Sheryl Sandberg, qui a fini par admettre qu’elle était féministe (si être féministe est défendre la place des femmes et leur libre arbitre), pense en toute lucidité que les femmes ont leur rôle à jouer dans le monde, qu’elles ont droit de choisir leur voie et que rien ni personne devrait leur en imposer un. Elle nous dit à toutes d’oser nous asseoir à la table et de de ne pas partir avant d’y être obligée et de l’avoir choisi.
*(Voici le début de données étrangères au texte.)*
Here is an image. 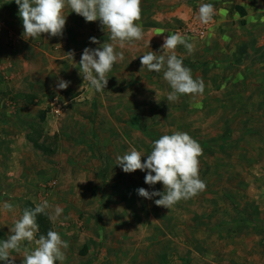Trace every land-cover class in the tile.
Instances as JSON below:
<instances>
[{"label": "rangeland", "instance_id": "rangeland-1", "mask_svg": "<svg viewBox=\"0 0 264 264\" xmlns=\"http://www.w3.org/2000/svg\"><path fill=\"white\" fill-rule=\"evenodd\" d=\"M203 3L215 9L209 25L197 19ZM141 9L144 37L116 49L124 59L100 92L79 68L85 48L111 42L99 20L66 8L62 36L25 40L15 0H0V241L47 201L48 213L62 211L55 222L38 215L36 238L58 232L63 264H264V30H249V0H141ZM174 33L194 45L175 51L205 91L168 102L163 72H141V56L162 54ZM176 131L201 145L206 188L167 209L137 193L164 186L125 173L117 157L135 147L146 162L153 141ZM35 247L22 242L14 264Z\"/></svg>", "mask_w": 264, "mask_h": 264}, {"label": "clouds", "instance_id": "clouds-1", "mask_svg": "<svg viewBox=\"0 0 264 264\" xmlns=\"http://www.w3.org/2000/svg\"><path fill=\"white\" fill-rule=\"evenodd\" d=\"M19 7L18 16L22 19L25 40L38 39L42 34L52 37L62 36L66 25L64 11L70 8L71 12L83 17L86 22L100 21L111 42H105L96 49L85 48L79 63L84 82L96 91L102 92L108 85L107 74L114 65L124 59L126 47L134 46L144 37L143 27L139 23L142 17L141 0H15ZM215 9L212 4L203 3L198 8L197 19L203 25L213 22ZM91 43L99 44L95 38ZM150 45V43H149ZM183 45L189 54L194 51V45L179 33L168 35L161 47L162 54L147 52L141 56V72L147 69L150 72H163V80L170 86L167 94L168 102H176L181 96L193 98L202 96L205 84L202 79H194L191 70L184 66L183 58L178 57L176 49ZM68 81L60 79L58 90L69 87ZM159 93L156 92L158 101ZM201 145L188 133L176 131L162 135L152 143V150L147 155L146 162H142L143 155L135 147L129 152L117 157L118 166L125 173H134L137 170L146 172L145 183L154 186L161 183L164 192L150 193L144 188L137 190L140 197L153 199L157 206L171 209L181 200L191 199L204 191L206 184L199 176V157L202 156ZM154 173V175H153ZM4 209L13 211V206L4 204ZM51 206L47 201L37 204L32 209H25L22 216L11 227V235L5 241H0V261L14 264L16 258L13 252L21 251L22 242L36 247L25 251L23 264H63L66 259L62 249L68 243L61 239L58 232L49 230L46 235L36 238L39 231L38 215L44 214L55 222L61 209L57 206L53 213L46 210ZM142 226V225H141Z\"/></svg>", "mask_w": 264, "mask_h": 264}, {"label": "crops", "instance_id": "crops-1", "mask_svg": "<svg viewBox=\"0 0 264 264\" xmlns=\"http://www.w3.org/2000/svg\"><path fill=\"white\" fill-rule=\"evenodd\" d=\"M249 30H264V0H249Z\"/></svg>", "mask_w": 264, "mask_h": 264}, {"label": "built area", "instance_id": "built-area-1", "mask_svg": "<svg viewBox=\"0 0 264 264\" xmlns=\"http://www.w3.org/2000/svg\"><path fill=\"white\" fill-rule=\"evenodd\" d=\"M198 34L203 37L205 35V32L203 30L199 31Z\"/></svg>", "mask_w": 264, "mask_h": 264}]
</instances>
Elle sait que nous, les femmes, nous sous-estimons, trouvons tous les arguments pour ne pas relever le défi qui nous est proposé, contrairement à nos hommes qui foncent et verront après. Elle ne dit pas que c’est simple, ni facile, mais elle nous pousse à accomplir ce que nous voulons parfois sans le savoir et surtout à élever nos filles avec cet idée, à les aider à s’accomplir, à réussir, tout comme on le ferait pour nos garçons.

Lisez ce livre, faites le lire autour de vous, aux femmes bien sûr, aux filles mais également aux hommes car que peut-on accomplir sans un bon partenaire ? Il devrait être obligatoire pour tous avant de se lancer dans la vie active voire universitaire.

Et pour ceux qui n’auront pas le courage d’aller jusqu’à le lire, allez au moins regarder ces conférences TED, en plus elle a de l’humour !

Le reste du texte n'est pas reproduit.